## EXCERTO DO TEXTO
Paralelamente ao medo, que Miguel refere muitas vezes, também a vergonha está presente no seu discurso. Na forma como encara a condição em que se encontra, quando pensa nas pessoas da sua terra e de quando descobrirem a sua situação.
“Tenho vergonha, sinto-me mal. Depois, é um que vem, vê-me aqui e diz: ‘então, dizem que tu estás a dormir ali naquele buraco…’. Sinto-me mal, percebe?”. Apesar de não pensar em voltar à sua terra, ou à sua família, Miguel refere que na rua, apesar de tudo, há amizade. “Há! Da minha parte, gosto mais de andar sozinho, no meu canto… Porque há pessoas e pessoas. Há pessoas que são boas e há outras que são más. Neste mundo da rua apanha-se de tudo”.
E cada vez se apanha mais gente na rua. Miguel apercebe-se de que há cada vez mais pessoas em situação de sem-abrigo. “Muito mais, portugueses também. Mesmo nesta situação que aconteceu agora dos trabalhadores [desmantelamento de um rede de exploração de trabalhadores agrícolas, maioritariamente imigrantes], ainda é pior”. Um cenário, onde a vergonha, mais uma vez, volta a estar presente, sempre, mas também a indiferença e o desdém de quem os vê.
“Nota-se. A gente vai num passeio, sei lá, parece que vão para o outro lado. Às vezes nem ligo, vou ligar para quê? Se calhar são piores que a gente e não têm coração e falam”.

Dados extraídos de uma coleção
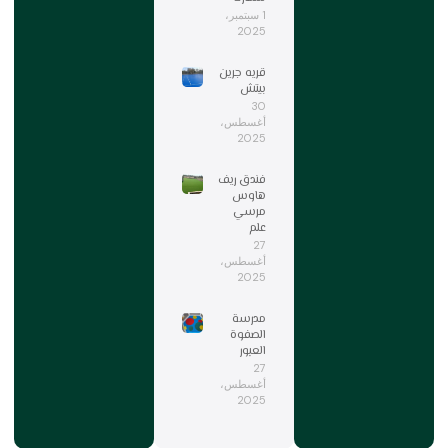
1 سبتمبر،
2025
قريه جرين
بيتش
30
أغسطس،
2025
فندق ريف
هاوس
مرسي
علم
27
أغسطس،
2025
مدرسة
الصفوة
العبور
27
أغسطس،
2025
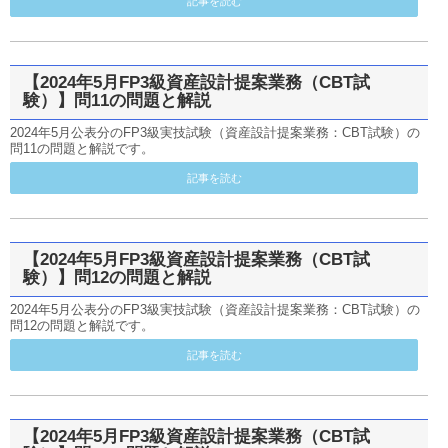
記事を読む
【2024年5月FP3級資産設計提案業務（CBT試
験）】問11の問題と解説
2024年5月公表分のFP3級実技試験（資産設計提案業務：CBT試験）の
問11の問題と解説です。
記事を読む
【2024年5月FP3級資産設計提案業務（CBT試
験）】問12の問題と解説
2024年5月公表分のFP3級実技試験（資産設計提案業務：CBT試験）の
問12の問題と解説です。
記事を読む
【2024年5月FP3級資産設計提案業務（CBT試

## O QUE FAZER
a - Segundo o excerto sobre Miguel, por que razão ele prefere andar sozinho, no seu canto? Responda em uma a três frases.
b - Escreva a continuação do excerto sobre Miguel e a sua vida na rua, a partir da última frase apresentada.
Os registos não têm qualquer relação com o excerto.

## CONJUNTO DE RESPOSTAS
a - Miguel prefere andar sozinho porque, como afirma, "há pessoas e pessoas": umas são boas e outras são más. No mundo da rua, diz ele, "apanha-se de tudo".

b -
Por agora, é tempo de Miguel partir. É hora do lanche nas instalações da Cáritas, onde também almoça e janta. Com um sorriso, tímido, que por vezes rompe o semblante sério e carregado demais para a idade, refere com visível orgulho, antes de se pôr ao caminho, como tantas vezes faz na cidade, que foi ele que cortou a barba e o cabelo a Zé, o senhor que vive na rua. Por falar nisso, será que o Zé sempre lá estava às nove e meia da manhã?
Miguel Com 24 anos ficou sozinho e na rua. Agora vive numa casa abandonada e ambiciona um emprego para reverter a situação
NPISA DE BEJA REUNIU PELA PRIMEIRA VEZ
Na terça-feira, dia 6, a Câmara Municipal de Beja reuniu-se, pela primeira vez, com a Cáritas Diocesana, o Instituto de Emprego e Formação Profissional, a Segurança Social, o Centro de Respostas Integradas, a Associação Estar, a Santa Casa da Misericórdia, a PSP, a GNR, a Ulsba e a Rede Europeia Anti Pobreza para debater, analisar e avaliar aquelas que serão as principais estratégias do Núcleo de Planeamento e Intervenção Sem-Abrigo (Npisa) da cidade.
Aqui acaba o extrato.